As inspirações, segundo Raphael, vêm “das ruas, de andar por Salvador e escutar a cidade”. Em vídeos intitulados de “Rapidinha de Quinta”, o criador de conteúdo relembra gírias antigas sempre trazendo contexto e bom humor. A ideia surgiu quando ele morava em São Paulo e alguns amigos da cidade não entendiam o “baianês”.

“Eu precisava ficar explicando o que significava ‘barril, se pique, brocou, canguinhagem, gastar, xelp, pãozinho delícia’” entre tantas outras que já foram tema de meus vídeos”, contou.

Em um dos vídeos, ele explica o conceito de “gastar”, que, caso você seja adolescente e não saiba, não tem nada a ver com a origem do verbo e sim com o conceito de “perturbar” ou “chatear” alguém.
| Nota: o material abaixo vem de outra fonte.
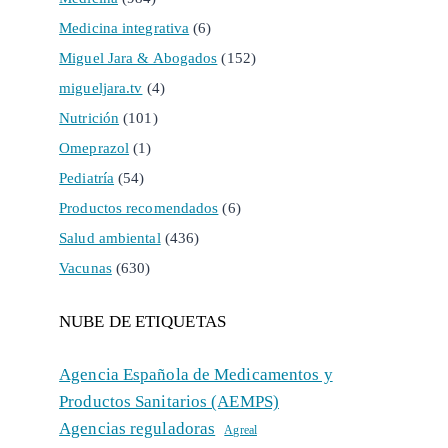
Medicina integrativa
(6)
Miguel Jara & Abogados
(152)
migueljara.tv
(4)
Nutrición
(101)
Omeprazol
(1)
Pediatría
(54)
Productos recomendados
(6)
Salud ambiental
(436)
Vacunas
(630)
NUBE DE ETIQUETAS
Agencia Española de Medicamentos y
Productos Sanitarios (AEMPS)
Agencias reguladoras
Agreal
Por causa dos conteúdos, Raphael percebe que as gírias estão em constante evolução. “A galera “pós bug do milênio” tem um vocabulário bem diferente do meu que nasci nos anos 80, por exemplo. mas além dos comentários de quem não sabe o que significa (e nos meus vídeos eu já falo da gíria explicando e exemplificando) é muita massa ver os comentários da galera que ainda usa uma gíria antiga e se sente representada ou que não usava mais, mas diz que vai voltar a falar”, comentou.